=== Extrait cité ===

En janvier 2019, Mariela SR profite d’un voyage sur place pour interroger Marco Garavito sur l’existence d’un éventuel dossier concernant la famille de Javier. Une fiche, datée de 2013, est exhumée : une certaine Rosa M. dénonce la disparition de ses deux fils, survenue selon elle en 1981. Dans le dossier, des photos des deux garçons. Aucun doute possible. La Ligue tente immédiatement d’appeler cette femme. Un homme répond : Juan G., son mari. Qui annonce que Rosa est morte, sept semaines plus tôt… Pendant trente-huit ans, elle a pleuré ses fils, qu’elle n’a jamais revus. Dans les mois qui suivent, ceux-ci poursuivent tout de même leur quête de vérité. Peu à peu, le puzzle de leur parcours se compose, parfaite illustration du trafic mis en place, ces années-là, au Guatemala.

===

Consignes:
1) Peux-tu restituer l'extrait sur la recherche des deux frères, en commençant aux mots « En janvier 2019, Mariela » et en t'arrêtant après « années-là, au Guatemala. » ?
2) Peux-tu renvoyer chaque ligne du listing contenant la chaîne « kern » ?
L'extrait et le listing forment deux ensembles distincts, sans lien entre eux.

=== Listing fourni ===

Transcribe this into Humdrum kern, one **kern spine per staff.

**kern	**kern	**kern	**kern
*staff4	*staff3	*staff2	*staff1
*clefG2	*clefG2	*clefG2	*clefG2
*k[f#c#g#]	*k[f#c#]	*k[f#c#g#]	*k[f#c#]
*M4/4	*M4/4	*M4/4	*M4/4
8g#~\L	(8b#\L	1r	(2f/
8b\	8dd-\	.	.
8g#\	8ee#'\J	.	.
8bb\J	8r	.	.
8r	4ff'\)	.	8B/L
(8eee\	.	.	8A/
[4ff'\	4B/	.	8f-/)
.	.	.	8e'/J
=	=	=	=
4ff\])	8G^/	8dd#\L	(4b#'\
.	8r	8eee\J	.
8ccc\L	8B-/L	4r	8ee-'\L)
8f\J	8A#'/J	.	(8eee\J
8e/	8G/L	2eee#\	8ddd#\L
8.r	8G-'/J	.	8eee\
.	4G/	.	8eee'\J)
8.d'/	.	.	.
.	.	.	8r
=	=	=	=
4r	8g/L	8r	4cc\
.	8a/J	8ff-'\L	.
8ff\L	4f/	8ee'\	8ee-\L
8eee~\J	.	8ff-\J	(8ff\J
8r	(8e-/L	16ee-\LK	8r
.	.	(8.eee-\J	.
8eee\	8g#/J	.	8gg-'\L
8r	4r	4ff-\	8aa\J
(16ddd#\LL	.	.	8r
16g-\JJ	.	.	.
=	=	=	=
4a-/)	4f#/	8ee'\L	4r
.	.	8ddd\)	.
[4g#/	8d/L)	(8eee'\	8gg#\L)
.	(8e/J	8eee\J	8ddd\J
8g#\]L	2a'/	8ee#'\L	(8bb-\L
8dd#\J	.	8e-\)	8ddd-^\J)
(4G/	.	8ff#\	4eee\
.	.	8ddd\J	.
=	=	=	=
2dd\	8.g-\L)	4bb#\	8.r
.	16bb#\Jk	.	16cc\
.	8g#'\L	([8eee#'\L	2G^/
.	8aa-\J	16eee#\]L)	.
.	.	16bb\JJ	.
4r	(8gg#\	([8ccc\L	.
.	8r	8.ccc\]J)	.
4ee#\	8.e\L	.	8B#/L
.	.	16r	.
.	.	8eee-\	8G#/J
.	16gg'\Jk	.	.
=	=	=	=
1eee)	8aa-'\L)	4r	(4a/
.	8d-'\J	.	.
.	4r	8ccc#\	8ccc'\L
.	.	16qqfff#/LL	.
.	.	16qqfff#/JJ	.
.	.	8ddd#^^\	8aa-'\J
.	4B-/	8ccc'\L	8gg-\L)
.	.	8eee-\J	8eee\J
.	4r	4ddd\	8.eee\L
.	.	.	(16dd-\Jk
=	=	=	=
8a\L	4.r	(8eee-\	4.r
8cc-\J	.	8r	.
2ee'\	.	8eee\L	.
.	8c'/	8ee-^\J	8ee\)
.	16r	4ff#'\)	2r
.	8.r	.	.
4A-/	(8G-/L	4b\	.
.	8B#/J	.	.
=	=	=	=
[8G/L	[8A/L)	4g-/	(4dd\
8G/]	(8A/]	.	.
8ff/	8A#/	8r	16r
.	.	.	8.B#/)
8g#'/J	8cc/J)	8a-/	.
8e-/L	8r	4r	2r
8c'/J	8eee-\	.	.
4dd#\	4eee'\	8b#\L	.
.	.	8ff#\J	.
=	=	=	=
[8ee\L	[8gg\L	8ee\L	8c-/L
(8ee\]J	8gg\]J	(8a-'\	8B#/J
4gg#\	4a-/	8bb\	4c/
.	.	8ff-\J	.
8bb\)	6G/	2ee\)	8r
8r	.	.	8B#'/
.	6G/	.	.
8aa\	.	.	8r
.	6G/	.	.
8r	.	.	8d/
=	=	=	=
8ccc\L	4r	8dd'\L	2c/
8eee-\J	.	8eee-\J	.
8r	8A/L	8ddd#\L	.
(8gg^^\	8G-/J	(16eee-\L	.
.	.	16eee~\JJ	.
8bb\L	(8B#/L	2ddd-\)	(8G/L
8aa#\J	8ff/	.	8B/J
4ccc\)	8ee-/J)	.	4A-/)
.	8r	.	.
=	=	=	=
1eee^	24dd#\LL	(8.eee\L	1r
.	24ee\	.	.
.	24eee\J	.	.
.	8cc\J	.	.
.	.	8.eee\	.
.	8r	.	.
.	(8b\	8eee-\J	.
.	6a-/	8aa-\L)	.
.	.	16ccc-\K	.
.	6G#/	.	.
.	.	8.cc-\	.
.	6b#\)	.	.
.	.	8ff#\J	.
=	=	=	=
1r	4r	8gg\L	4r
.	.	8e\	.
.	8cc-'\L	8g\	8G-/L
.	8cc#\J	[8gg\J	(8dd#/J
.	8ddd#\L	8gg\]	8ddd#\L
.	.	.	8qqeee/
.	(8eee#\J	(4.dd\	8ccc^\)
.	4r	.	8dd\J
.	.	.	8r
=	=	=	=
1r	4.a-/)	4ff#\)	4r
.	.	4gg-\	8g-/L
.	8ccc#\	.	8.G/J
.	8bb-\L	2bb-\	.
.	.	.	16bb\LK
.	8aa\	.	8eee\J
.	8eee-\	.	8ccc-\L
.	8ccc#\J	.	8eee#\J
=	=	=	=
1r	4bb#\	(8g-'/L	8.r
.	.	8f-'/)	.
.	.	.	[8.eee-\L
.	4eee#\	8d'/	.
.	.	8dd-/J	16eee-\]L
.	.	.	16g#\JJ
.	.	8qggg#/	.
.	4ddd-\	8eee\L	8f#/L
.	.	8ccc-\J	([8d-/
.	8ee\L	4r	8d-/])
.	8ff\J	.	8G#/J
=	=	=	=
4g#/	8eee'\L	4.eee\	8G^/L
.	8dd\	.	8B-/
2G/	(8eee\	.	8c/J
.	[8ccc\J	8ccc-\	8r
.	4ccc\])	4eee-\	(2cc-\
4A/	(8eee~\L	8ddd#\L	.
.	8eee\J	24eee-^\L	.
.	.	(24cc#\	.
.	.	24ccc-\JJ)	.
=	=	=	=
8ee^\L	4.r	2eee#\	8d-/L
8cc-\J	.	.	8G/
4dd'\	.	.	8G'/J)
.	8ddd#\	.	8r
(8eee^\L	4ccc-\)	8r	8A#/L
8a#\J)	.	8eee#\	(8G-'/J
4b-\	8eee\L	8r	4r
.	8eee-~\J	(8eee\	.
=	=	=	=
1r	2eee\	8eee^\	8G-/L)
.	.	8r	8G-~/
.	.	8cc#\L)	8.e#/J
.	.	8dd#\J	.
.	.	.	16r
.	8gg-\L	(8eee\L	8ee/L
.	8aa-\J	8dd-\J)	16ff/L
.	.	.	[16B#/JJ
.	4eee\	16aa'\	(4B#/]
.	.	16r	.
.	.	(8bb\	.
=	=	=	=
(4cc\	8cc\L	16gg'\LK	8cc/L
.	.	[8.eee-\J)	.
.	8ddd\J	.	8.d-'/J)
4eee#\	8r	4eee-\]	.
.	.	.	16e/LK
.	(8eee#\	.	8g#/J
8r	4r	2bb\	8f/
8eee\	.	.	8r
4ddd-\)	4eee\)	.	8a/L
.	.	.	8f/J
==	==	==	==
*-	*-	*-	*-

===

Réponses fournies:
1)
En janvier 2019, Mariela SR profite d’un voyage sur place pour interroger Marco Garavito sur l’existence d’un éventuel dossier concernant la famille de Javier. Une fiche, datée de 2013, est exhumée : une certaine Rosa M. dénonce la disparition de ses deux fils, survenue selon elle en 1981. Dans le dossier, des photos des deux garçons. Aucun doute possible. La Ligue tente immédiatement d’appeler cette femme. Un homme répond : Juan G., son mari. Qui annonce que Rosa est morte, sept semaines plus tôt… Pendant trente-huit ans, elle a pleuré ses fils, qu’elle n’a jamais revus. Dans les mois qui suivent, ceux-ci poursuivent tout de même leur quête de vérité. Peu à peu, le puzzle de leur parcours se compose, parfaite illustration du trafic mis en place, ces années-là, au Guatemala.

2)
Transcribe this into Humdrum kern, one **kern spine per staff.
**kern	**kern	**kern	**kern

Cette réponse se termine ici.